World Vision says crisis is ‘life or death’ for nine million Syrians in food poverty

 

XINHUA/PA

Syrians check the growth of vegetables they planted in a stretch of land near their home in the countryside of Damascus, last weekend

MORE than 22 million people in Yemen and Syria are “in crisis or worse” in terms of food security, according to the UN World Food Programme (WFP). In its 2020 Global Report on Food Crises, it says that 6.6 million of these are in Syria, and 16 million are in Yemen.

Although violence abated in the critical port city of Hodeida, on Yemen’s Red Sea coast, after an agreement in 2018, the report says that “conflict increased in other areas and fighting continued across 10 out of 22 governorates. The protracted conflict continued to severely disrupt economic activity, damage infrastructure, destroy public services and restrict access to markets and services.”

As many as two million children, aged between six months and five years, are acutely malnourished, 400,000 of them severely so, the WFP says.

Nine years into the crisis in Syria, the report continues, “The scale and complexity of humanitarian needs and protection concerns remained high.
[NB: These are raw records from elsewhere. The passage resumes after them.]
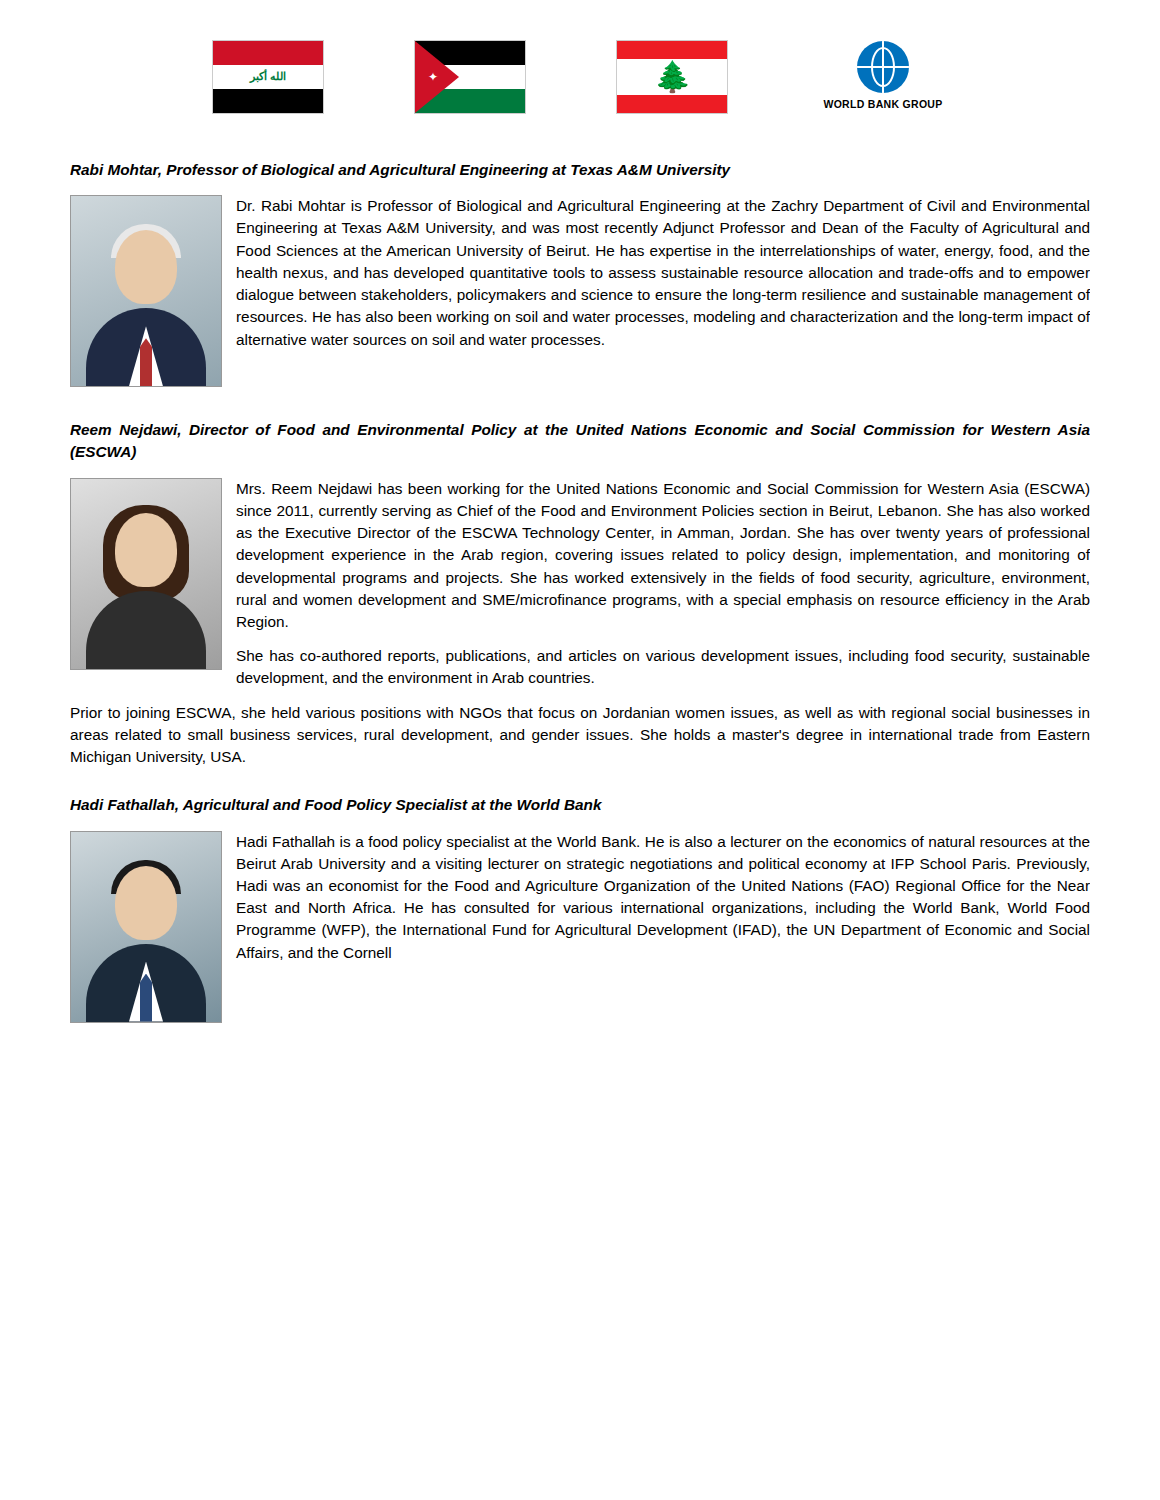الله أكبر
✦
🌲
WORLD BANK GROUP
Rabi Mohtar, Professor of Biological and Agricultural Engineering at Texas A&M University
Dr. Rabi Mohtar is Professor of Biological and Agricultural Engineering at the Zachry Department of Civil and Environmental Engineering at Texas A&M University, and was most recently Adjunct Professor and Dean of the Faculty of Agricultural and Food Sciences at the American University of Beirut. He has expertise in the interrelationships of water, energy, food, and the health nexus, and has developed quantitative tools to assess sustainable resource allocation and trade-offs and to empower dialogue between stakeholders, policymakers and science to ensure the long-term resilience and sustainable management of resources. He has also been working on soil and water processes, modeling and characterization and the long-term impact of alternative water sources on soil and water processes.
Reem Nejdawi, Director of Food and Environmental Policy at the United Nations Economic and Social Commission for Western Asia (ESCWA)
Mrs. Reem Nejdawi has been working for the United Nations Economic and Social Commission for Western Asia (ESCWA) since 2011, currently serving as Chief of the Food and Environment Policies section in Beirut, Lebanon. She has also worked as the Executive Director of the ESCWA Technology Center, in Amman, Jordan. She has over twenty years of professional development experience in the Arab region, covering issues related to policy design, implementation, and monitoring of developmental programs and projects. She has worked extensively in the fields of food security, agriculture, environment, rural and women development and SME/microfinance programs, with a special emphasis on resource efficiency in the Arab Region.
She has co-authored reports, publications, and articles on various development issues, including food security, sustainable development, and the environment in Arab countries.
Prior to joining ESCWA, she held various positions with NGOs that focus on Jordanian women issues, as well as with regional social businesses in areas related to small business services, rural development, and gender issues. She holds a master's degree in international trade from Eastern Michigan University, USA.
Hadi Fathallah, Agricultural and Food Policy Specialist at the World Bank
Hadi Fathallah is a food policy specialist at the World Bank. He is also a lecturer on the economics of natural resources at the Beirut Arab University and a visiting lecturer on strategic negotiations and political economy at IFP School Paris. Previously, Hadi was an economist for the Food and Agriculture Organization of the United Nations (FAO) Regional Office for the Near East and North Africa. He has consulted for various international organizations, including the World Bank, World Food Programme (WFP), the International Fund for Agricultural Development (IFAD), the UN Department of Economic and Social Affairs, and the Cornell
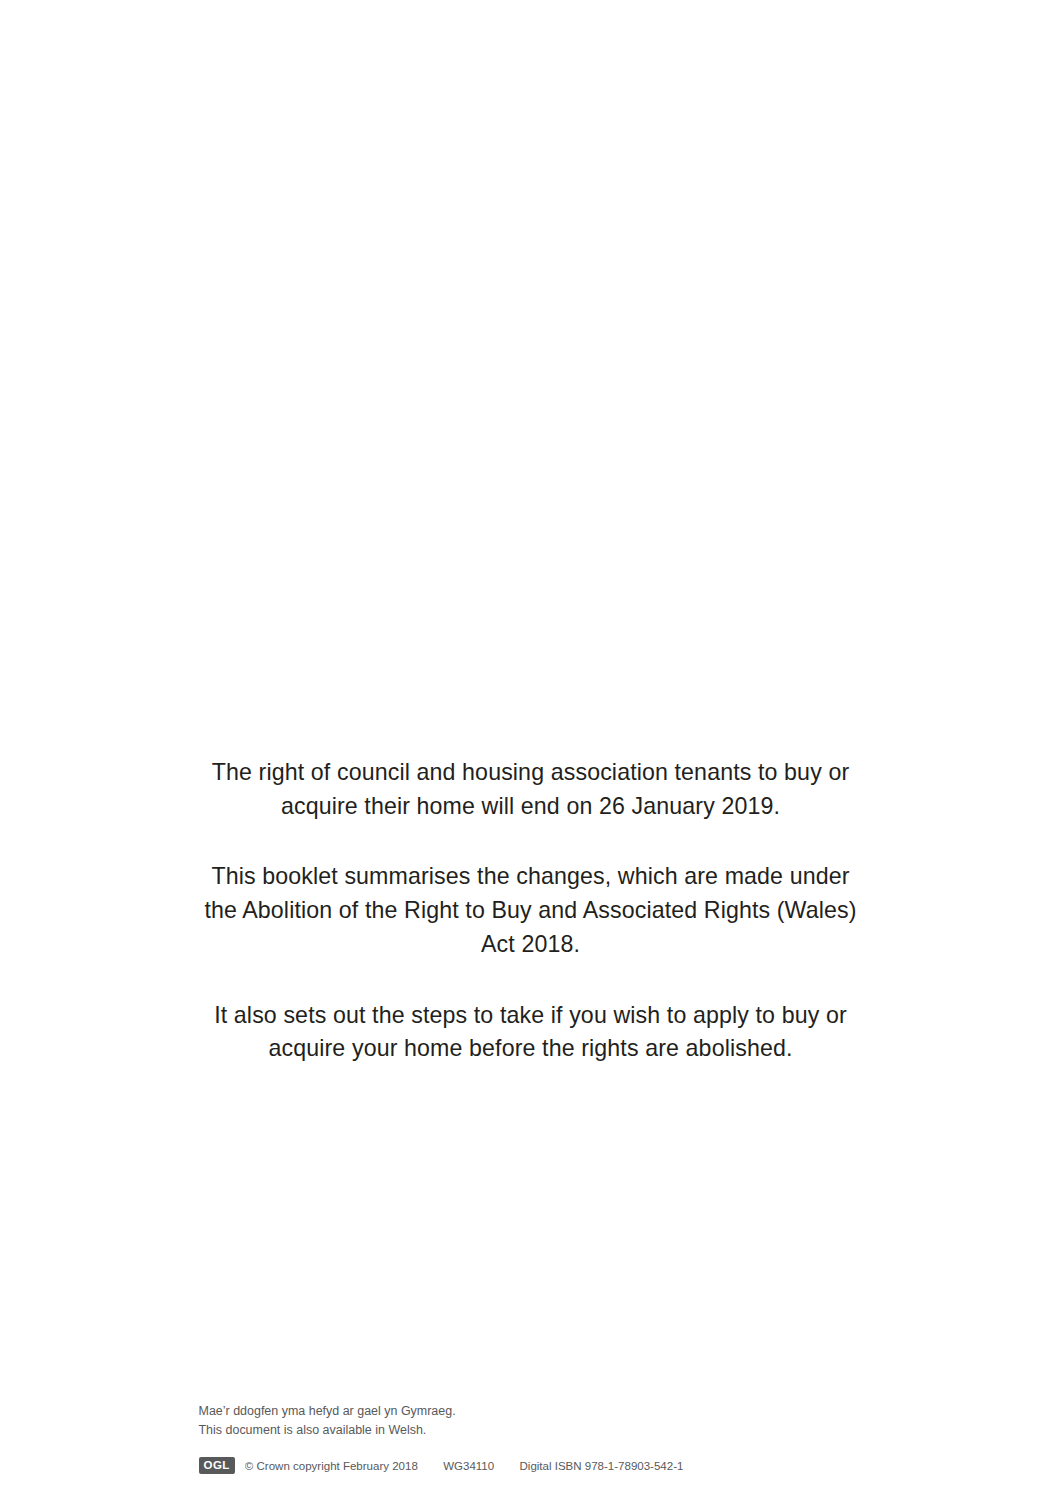The right of council and housing association tenants to buy or acquire their home will end on 26 January 2019.
This booklet summarises the changes, which are made under the Abolition of the Right to Buy and Associated Rights (Wales) Act 2018.
It also sets out the steps to take if you wish to apply to buy or acquire your home before the rights are abolished.
Mae’r ddogfen yma hefyd ar gael yn Gymraeg. This document is also available in Welsh.
OGL © Crown copyright February 2018 WG34110 Digital ISBN 978-1-78903-542-1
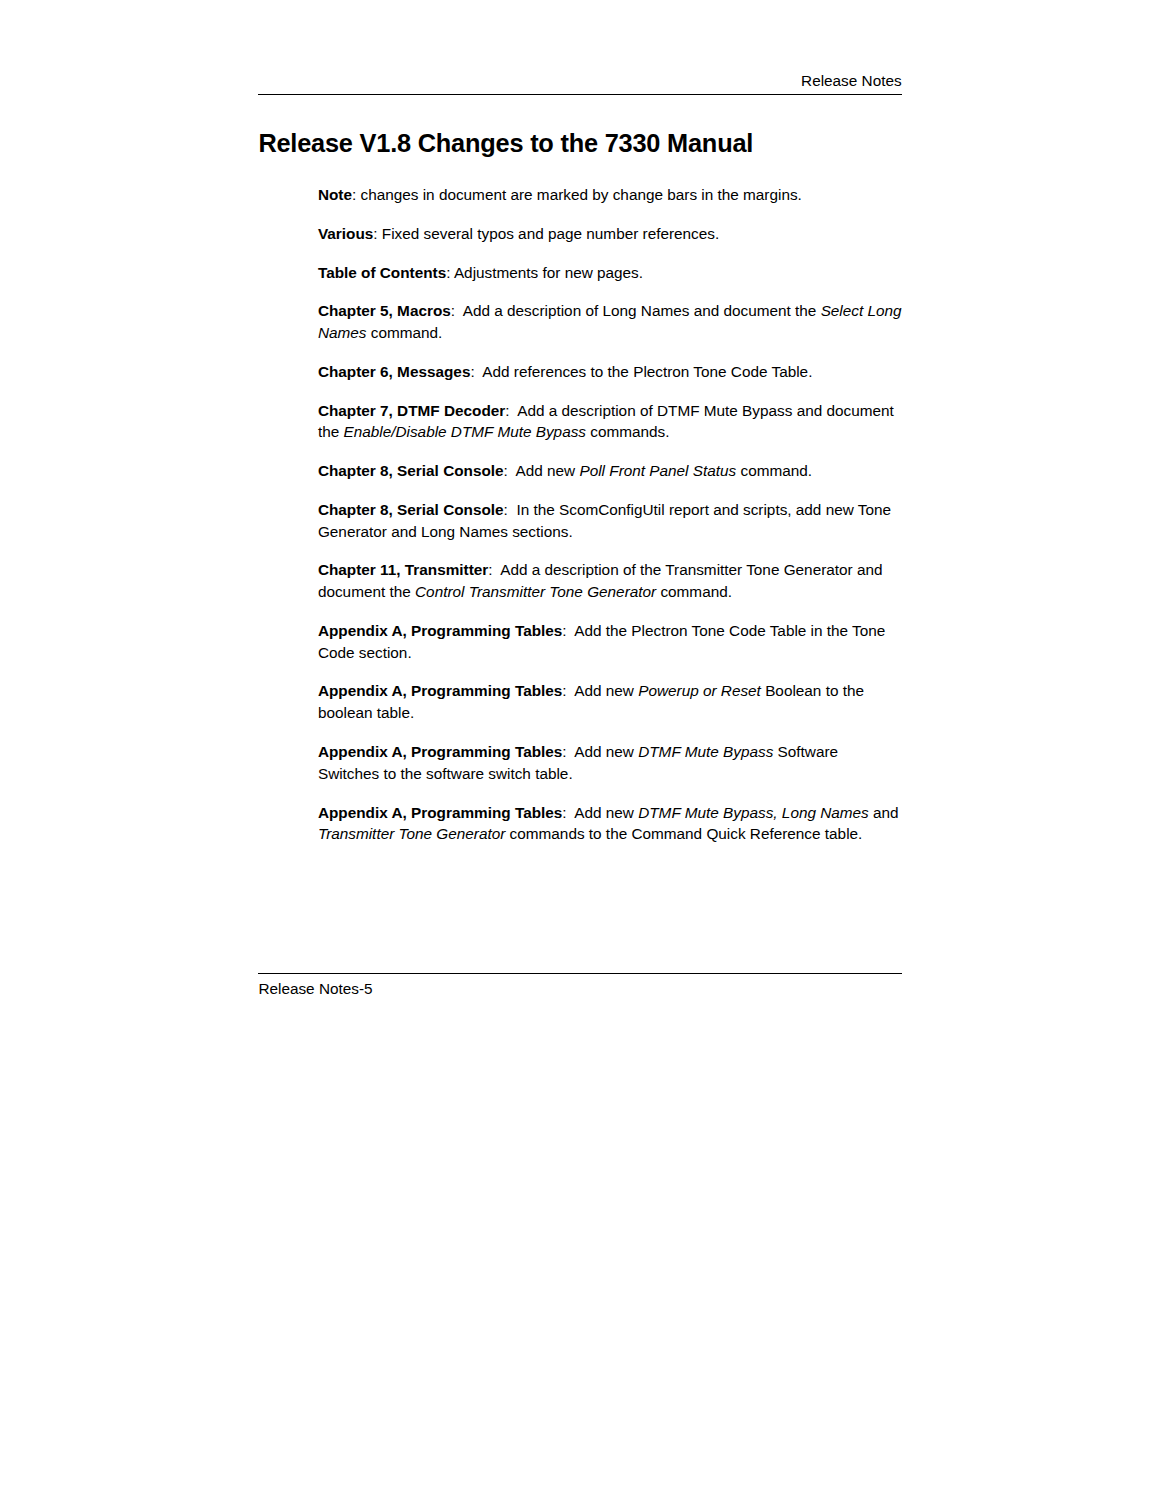Release Notes
Release V1.8 Changes to the 7330 Manual
Note: changes in document are marked by change bars in the margins.
Various: Fixed several typos and page number references.
Table of Contents: Adjustments for new pages.
Chapter 5, Macros: Add a description of Long Names and document the Select Long Names command.
Chapter 6, Messages: Add references to the Plectron Tone Code Table.
Chapter 7, DTMF Decoder: Add a description of DTMF Mute Bypass and document the Enable/Disable DTMF Mute Bypass commands.
Chapter 8, Serial Console: Add new Poll Front Panel Status command.
Chapter 8, Serial Console: In the ScomConfigUtil report and scripts, add new Tone Generator and Long Names sections.
Chapter 11, Transmitter: Add a description of the Transmitter Tone Generator and document the Control Transmitter Tone Generator command.
Appendix A, Programming Tables: Add the Plectron Tone Code Table in the Tone Code section.
Appendix A, Programming Tables: Add new Powerup or Reset Boolean to the boolean table.
Appendix A, Programming Tables: Add new DTMF Mute Bypass Software Switches to the software switch table.
Appendix A, Programming Tables: Add new DTMF Mute Bypass, Long Names and Transmitter Tone Generator commands to the Command Quick Reference table.
Release Notes-5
In the north-east, increased conflict since the onset of the Turkish-led military offensive in October 2019 resulted in civilian deaths and significant displacement.”

Much of that displacement has been into north-west Syria. World Vision’s district co-ordinator in the country, who cannot be named, said on Tuesday of last week that the region was now overcrowded. It had become “very difficult to get enough food and safe drinking water. Much of the infrastructure has been destroyed, and the roads are in a very bad condition, making it harder to transport life-saving aid.” Another problem is that “the majority of those who are displaced don’t have jobs; so can’t afford to buy food.”

The World Vision co-ordinator said: “We are deeply concerned for the over nine million Syrians across the country who are already going to bed hungry each night. For them, this is life or death.”

The policy and communication adviser for Oxfam in Syria, Matthew Hemsley, said that, “as the economic situation has worsened, with the Syrian pound buying less than ever before and the dramatic rise in food prices, the impact has been devastating. Families with very little are having to cut back even further, limiting meals and going without. We spoke to one woman who told us that they could feed their children, but adults only ate if there were leftovers.”

Although there are supplies of food in shops and markets, Mr Hemsley continued, “There’s also a concern that farmers are struggling to harvest their next crops. During a recent seeds and saplings distribution in Ghouta, one farmer told us that had we not given him the seeds, he could have had no money to buy them.”

While the food crises are most severe in Yemen and Syria, other Middle Eastern countries also face problems. In Iraq, for example, the WFP says that “widespread protests and insecurity had significant impacts on humanitarian operations,” and intermittent curfews were “resulting in missions being delayed or cancelled”.

Although millions of displaced people have returned home over the past three years, “intercommunal and societal tensions persisted on multiple fronts and the spectre of armed conflict and renewed displacement lingered.”